- **PROVIDED PASSAGE**
** Begin **

Guide
Bond roll-down return explained
Harbor Capital runs a core fixed-income sleeve benchmarked to the Bloomberg U.S. Aggregate. In 2024 the curve was steep: 2-year Treasuries yielded 4.6%, 7-year notes 4.1%, 10-year notes 3.9%. The team held a bullet of 7-year Treasuries and reported total return of 6.2% for the year — but the 10-year yield rose 40 basis points. Coupon income contributed 4.1%. The rest came from roll-down: as each bond aged from seven years to six, it slid down a downward-sloping price-yield curve and repriced at a lower yield, lifting price even without a parallel rate cut. Roll-down added 1.8 percentage points; curve shift (rates rising) subtracted 0.7. Understanding that decomposition is how PMs decide whether to “ride the curve” or flatten exposure before inversion.
Roll-down return is the price gain (or loss) from a bond migrating to a shorter maturity bucket on an unchanged yield curve. It is distinct from carry (coupon minus financing) and from curve shift (yields at each maturity moving up or down). On a normal, upward-sloping curve, roll-down is usually positive for long positions. On a flat or inverted curve it can vanish or flip negative. This guide covers the mechanics, horizon return decomposition, interaction with duration and convexity, the Harbor Capital refactor, a technique decision table versus barbell and immunization strategies, pitfalls, and a production checklist.
What roll-down return is
A bond's remaining maturity falls every day. If the term structure is static, the bond's yield should equal the yield of a bond with that shorter maturity today. On an upward-sloping curve, shorter maturities carry lower yields. Lower yield means higher price — that price change over the holding period is roll-down return.
Example: a 5-year note yields 4.0%. One year later it is a 4-year note. If the 4-year point on today's curve is 3.7%, the note's price drifts toward the 3.7% yield level even if the 5-year point is still 4.0%. You did not need rates to fall at the 5-year tenor; you benefited from aging into a cheaper (lower-yield) bucket.
Roll-down is sometimes called riding the yield curve when managers deliberately buy intermediate maturities on a steep curve, expecting roll-down plus carry to exceed the duration loss if parallel rates rise modestly.

** End **

Dataset entries:
** Begin **

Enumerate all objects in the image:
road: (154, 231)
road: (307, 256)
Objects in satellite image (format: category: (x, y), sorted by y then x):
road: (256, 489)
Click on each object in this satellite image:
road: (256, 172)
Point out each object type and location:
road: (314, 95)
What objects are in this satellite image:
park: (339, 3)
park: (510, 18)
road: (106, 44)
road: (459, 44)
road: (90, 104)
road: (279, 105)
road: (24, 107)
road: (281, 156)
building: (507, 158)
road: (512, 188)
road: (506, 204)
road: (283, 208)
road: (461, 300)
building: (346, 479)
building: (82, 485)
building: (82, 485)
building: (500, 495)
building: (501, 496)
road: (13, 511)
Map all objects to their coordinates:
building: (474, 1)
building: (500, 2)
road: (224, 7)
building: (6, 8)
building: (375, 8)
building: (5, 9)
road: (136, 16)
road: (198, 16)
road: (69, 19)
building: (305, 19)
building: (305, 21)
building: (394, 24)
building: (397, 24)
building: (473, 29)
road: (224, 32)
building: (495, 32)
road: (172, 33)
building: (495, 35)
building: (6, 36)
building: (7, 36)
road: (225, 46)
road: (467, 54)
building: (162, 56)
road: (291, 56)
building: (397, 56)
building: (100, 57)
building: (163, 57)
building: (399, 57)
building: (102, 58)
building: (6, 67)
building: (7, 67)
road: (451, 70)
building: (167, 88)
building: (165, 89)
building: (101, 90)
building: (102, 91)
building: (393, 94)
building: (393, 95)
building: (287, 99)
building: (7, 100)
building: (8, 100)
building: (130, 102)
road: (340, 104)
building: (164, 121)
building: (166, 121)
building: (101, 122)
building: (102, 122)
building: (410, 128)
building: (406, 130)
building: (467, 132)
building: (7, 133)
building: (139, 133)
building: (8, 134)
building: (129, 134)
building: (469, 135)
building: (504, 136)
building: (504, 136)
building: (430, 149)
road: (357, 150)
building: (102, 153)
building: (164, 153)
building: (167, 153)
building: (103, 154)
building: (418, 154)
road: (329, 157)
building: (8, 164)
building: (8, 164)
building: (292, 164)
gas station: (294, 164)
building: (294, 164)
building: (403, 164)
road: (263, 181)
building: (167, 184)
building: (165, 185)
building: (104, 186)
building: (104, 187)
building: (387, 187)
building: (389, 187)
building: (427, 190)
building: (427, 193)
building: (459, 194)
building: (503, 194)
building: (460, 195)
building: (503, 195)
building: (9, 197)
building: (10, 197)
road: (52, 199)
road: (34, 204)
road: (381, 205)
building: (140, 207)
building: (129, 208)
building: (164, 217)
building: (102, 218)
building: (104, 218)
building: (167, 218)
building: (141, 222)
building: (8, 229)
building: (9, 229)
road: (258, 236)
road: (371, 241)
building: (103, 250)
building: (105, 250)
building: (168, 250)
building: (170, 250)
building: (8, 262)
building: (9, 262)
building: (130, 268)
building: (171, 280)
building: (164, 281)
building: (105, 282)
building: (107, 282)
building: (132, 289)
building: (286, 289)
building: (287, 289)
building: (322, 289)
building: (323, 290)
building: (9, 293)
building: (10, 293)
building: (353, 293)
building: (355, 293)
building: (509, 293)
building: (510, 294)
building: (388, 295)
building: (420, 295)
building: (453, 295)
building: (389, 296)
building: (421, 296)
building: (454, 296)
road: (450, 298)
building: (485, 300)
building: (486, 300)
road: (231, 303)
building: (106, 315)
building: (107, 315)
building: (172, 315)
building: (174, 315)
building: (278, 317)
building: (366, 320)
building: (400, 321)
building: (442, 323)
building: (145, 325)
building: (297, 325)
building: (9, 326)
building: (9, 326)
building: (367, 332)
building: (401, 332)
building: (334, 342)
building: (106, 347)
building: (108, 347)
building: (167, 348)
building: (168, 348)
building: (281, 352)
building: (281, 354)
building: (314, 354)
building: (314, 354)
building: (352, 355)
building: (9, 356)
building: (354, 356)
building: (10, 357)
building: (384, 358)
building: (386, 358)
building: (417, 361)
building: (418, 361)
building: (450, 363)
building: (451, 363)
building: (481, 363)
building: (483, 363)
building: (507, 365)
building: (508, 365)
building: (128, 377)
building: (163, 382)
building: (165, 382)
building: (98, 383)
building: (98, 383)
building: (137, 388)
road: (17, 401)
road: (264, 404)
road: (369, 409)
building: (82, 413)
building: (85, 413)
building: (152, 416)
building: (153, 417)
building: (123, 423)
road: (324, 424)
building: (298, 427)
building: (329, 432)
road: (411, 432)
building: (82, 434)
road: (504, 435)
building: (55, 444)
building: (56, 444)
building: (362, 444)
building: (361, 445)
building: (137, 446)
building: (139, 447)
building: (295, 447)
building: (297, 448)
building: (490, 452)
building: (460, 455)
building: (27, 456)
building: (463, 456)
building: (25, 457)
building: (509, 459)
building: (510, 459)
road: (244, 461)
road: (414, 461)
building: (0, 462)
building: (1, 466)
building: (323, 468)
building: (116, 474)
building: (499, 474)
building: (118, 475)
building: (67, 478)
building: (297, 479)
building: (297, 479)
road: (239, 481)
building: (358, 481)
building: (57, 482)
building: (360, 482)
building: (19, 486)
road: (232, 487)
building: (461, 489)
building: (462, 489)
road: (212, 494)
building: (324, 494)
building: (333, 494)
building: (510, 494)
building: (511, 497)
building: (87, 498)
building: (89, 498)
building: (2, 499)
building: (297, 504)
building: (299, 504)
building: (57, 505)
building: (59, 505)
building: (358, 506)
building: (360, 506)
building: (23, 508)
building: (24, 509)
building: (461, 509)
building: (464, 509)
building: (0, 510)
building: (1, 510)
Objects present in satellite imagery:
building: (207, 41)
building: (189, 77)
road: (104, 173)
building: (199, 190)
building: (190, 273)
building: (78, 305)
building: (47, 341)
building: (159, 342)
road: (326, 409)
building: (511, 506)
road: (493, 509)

** End **

- **EXERCISE TASKS**
a) In the roll-down guide:
(i) What yield did 7-year notes carry in 2024?
(ii) Besides curve shift, what is roll-down return distinct from?
(iii) What is roll-down sometimes called?
b) Copy out the listing word for word, starting at its first line and ending at the line that contains "road: (506, 204)", with both of those lines included.
This listing is unrelated to the roll-down guide.

- **THE RESPONSES**
a)
(i) 4.1%
(ii) Carry (coupon minus financing)
(iii) Riding the yield curve

b)
Enumerate all objects in the image:
road: (154, 231)
road: (307, 256)
Objects in satellite image (format: category: (x, y), sorted by y then x):
road: (256, 489)
Click on each object in this satellite image:
road: (256, 172)
Point out each object type and location:
road: (314, 95)
What objects are in this satellite image:
park: (339, 3)
park: (510, 18)
road: (106, 44)
road: (459, 44)
road: (90, 104)
road: (279, 105)
road: (24, 107)
road: (281, 156)
building: (507, 158)
road: (512, 188)
road: (506, 204)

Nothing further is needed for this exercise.